Cracking the Cocktail Party Problem: Deep Clustering for Speech Separation
The human auditory system gives us the extraordinary ability to converse above the chatter of a lively cocktail party. Selective listening in such conditions is an extremely challenging task for computers, and has been the holy grail of speech processing for more than 50 years. Previously, no practical method existed in the case of single channel mixtures of speech, especially when the speakers are unknown. We present a breakthrough in this area using a new type of neural network we call deep clustering. Our deep clustering network assigns embedding vectors to different sonic elements of the noisy signal. When the embeddings are clustered the constituent sources are revealed. The system is able to extract clean speech from single channel mixtures of unknown speakers, with an astounding 10 dB improvement in signal to noise ratio -- a level of improvement previously unobtainable even in simpler speech enhancement tasks. Amazingly, the system can even generalize between two- and three-speaker mixtures. We believe this technology is on the verge of solving the general audio separation problem, opening up a new era in spontaneous human-machine communication.

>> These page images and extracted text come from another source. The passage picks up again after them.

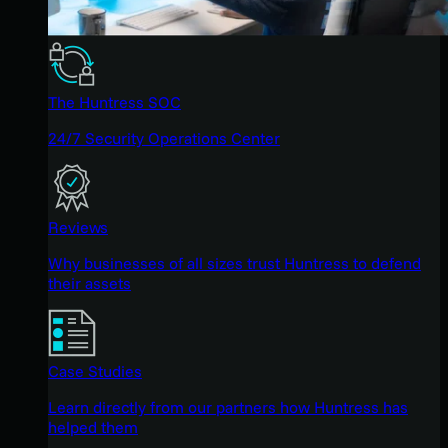
The Huntress SOC
24/7 Security Operations Center
Reviews
Why businesses of all sizes trust Huntress to defend
their assets
Case Studies
Learn directly from our partners how Huntress has
helped them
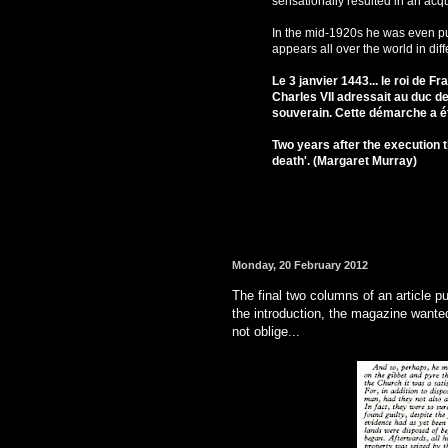
sensationally resulted in an acqu
In the mid-1920s he was even put
appears all over the world in diff
Le 3 janvier 1443... le roi de Fr
Charles VII adressait au duc d
souverain. Cette démarche a été
Two years after the execution t
death'. (Margaret Murray)
Monday, 20 February 2012
The final two columns of an article p
the introduction, the magazine wante
not oblige...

Prior to joining MERL in 2010, John spent 5 years at IBM's T.J. Watson Research Center in New York, where he led a team in noise robust speech recognition. He also spent a year as a visiting researcher in the speech group at Microsoft Research, after obtaining his PhD from UCSD in the area of multi-modal machine perception. He is currently working on machine learning for signal separation, speech recognition, language processing, and adaptive user interfaces.